Check each line of the records for "mbox"; collect those that have it.

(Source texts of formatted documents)
%%

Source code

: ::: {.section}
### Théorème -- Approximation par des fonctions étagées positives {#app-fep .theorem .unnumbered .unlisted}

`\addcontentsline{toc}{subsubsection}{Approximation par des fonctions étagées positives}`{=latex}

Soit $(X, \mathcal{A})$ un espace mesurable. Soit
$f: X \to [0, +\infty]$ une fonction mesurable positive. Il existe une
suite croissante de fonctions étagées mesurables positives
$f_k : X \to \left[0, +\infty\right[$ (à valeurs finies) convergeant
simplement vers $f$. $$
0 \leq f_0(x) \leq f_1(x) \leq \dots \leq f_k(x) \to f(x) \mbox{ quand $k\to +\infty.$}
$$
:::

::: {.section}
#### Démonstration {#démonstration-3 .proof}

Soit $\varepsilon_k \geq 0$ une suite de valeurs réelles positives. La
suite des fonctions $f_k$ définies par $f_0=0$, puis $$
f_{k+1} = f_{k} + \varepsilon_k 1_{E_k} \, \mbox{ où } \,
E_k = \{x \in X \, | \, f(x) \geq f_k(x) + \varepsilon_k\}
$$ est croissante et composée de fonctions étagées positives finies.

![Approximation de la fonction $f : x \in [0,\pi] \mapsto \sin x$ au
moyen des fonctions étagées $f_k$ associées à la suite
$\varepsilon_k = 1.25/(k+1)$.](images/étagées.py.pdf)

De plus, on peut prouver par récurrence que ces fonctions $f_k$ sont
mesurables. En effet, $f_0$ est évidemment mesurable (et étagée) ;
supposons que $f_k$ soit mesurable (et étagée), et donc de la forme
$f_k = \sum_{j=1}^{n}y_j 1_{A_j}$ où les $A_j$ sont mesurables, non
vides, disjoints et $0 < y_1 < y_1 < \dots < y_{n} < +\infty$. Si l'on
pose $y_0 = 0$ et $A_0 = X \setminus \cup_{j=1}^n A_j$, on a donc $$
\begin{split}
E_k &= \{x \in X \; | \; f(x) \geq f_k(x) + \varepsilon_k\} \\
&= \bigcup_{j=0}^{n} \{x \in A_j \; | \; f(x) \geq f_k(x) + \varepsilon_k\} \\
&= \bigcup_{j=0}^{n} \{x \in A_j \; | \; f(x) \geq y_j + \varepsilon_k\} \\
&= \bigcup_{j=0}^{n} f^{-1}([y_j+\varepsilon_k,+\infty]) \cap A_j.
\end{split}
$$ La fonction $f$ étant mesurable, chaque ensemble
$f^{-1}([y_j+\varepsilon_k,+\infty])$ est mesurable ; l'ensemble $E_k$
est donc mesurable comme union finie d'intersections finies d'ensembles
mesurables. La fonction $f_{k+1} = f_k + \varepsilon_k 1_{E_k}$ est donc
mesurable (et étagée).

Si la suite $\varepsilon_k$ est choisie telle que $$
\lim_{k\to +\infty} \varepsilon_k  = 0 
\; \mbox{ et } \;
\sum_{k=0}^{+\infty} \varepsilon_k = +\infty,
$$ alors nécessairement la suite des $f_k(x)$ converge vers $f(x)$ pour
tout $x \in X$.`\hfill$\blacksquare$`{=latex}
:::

%%

== TASK SOLUTION ==
0 \leq f_0(x) \leq f_1(x) \leq \dots \leq f_k(x) \to f(x) \mbox{ quand $k\to +\infty.$}
f_{k+1} = f_{k} + \varepsilon_k 1_{E_k} \, \mbox{ où } \,
\; \mbox{ et } \;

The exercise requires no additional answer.